Every lobbyist in Washington just sent Pelosi, Reid, and Obama briefs on how "essential" their particular clients are for market stability. Plenty of sectors are experiencing rough times this year; all could make colorable claims to being "too big to let fail." Whoever is owed the most favors and whoever cries the loudest will get the prize: your money.
As if shady government spending weren't enough, this spending will be spent on creeping socialism. We were asked to put up with partial government ownership of banks because (the argument went) their survival was simply too important to long-term capitalism. The socialist policies would be a temporary situation (allegedly). Now Pelosi and Reid are suggesting the government purchase equity shares in American automakers...and as with the bank purchases, the auto equity comes with strings attached.
Government ownership. Government control. That sounds familiar and vaguely alarming, for some reason.
In Related News: AIG is "negotiating" for better terms on its bailout. You will recall that the taxpayers gave AIG an $85 billion loan in September. AIG now says the repayment terms of that loan are too harsh and that it won't be able to pay.

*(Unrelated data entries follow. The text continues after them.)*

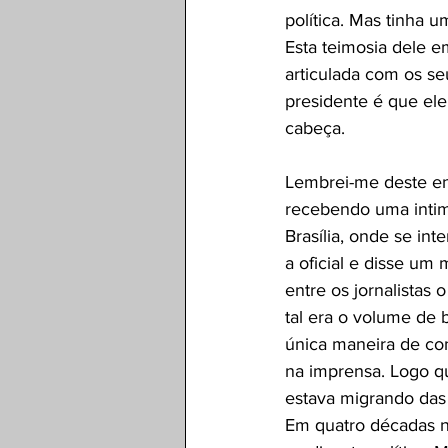
política. Mas tinha 
Esta teimosia dele em
articulada com os s
presidente é que ele
cabeça.
Lembrei-me deste en
recebendo uma intima
Brasília, onde se int
a oficial e disse um
entre os jornalistas
tal era o volume de 
única maneira de con
na imprensa. Logo q
estava migrando das p
Em quatro décadas na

But former AIG chairman Maurice R. "Hank" Greenberg, a major shareholder, made the case for federal forbearance in an interview yesterday, saying the costs associated with the $85 billion loan pose a potentially crushing burden for the company.
"It's clear that the original terms as the government negotiated with AIG . . . were so draconian that it would be impossible for the taxpayers to be repaid," Greenberg said.
To make payments on the $85 billion credit line, including charges he estimated at $22 billion over two years, AIG would be forced to sell pieces of itself at a fraction of their value, Greenberg said. AIG has been trying to sell assets but has not announced any transactions yet. Market conditions have compounded the challenge, making it harder for prospective buyers to finance deals.
One industry source familiar with the negotiations framed the matter as a question of fairness, too, noting that since the AIG rescue was announced, the government has made funds available to banks on more favorable terms.
This is a shakedown. The taxpayers already own 80% of AIG according to the terms of the loan. We own the company; it has nothing left with which to negotiate except its own survival, which we are now unfortunately very invested in. This is the consequence of acting as if we will do anything to prevent a company from naturally failing. We were believed.
Brace yourselves; AIG will release its second quarter report on Monday. Resist the urge to panic when it does.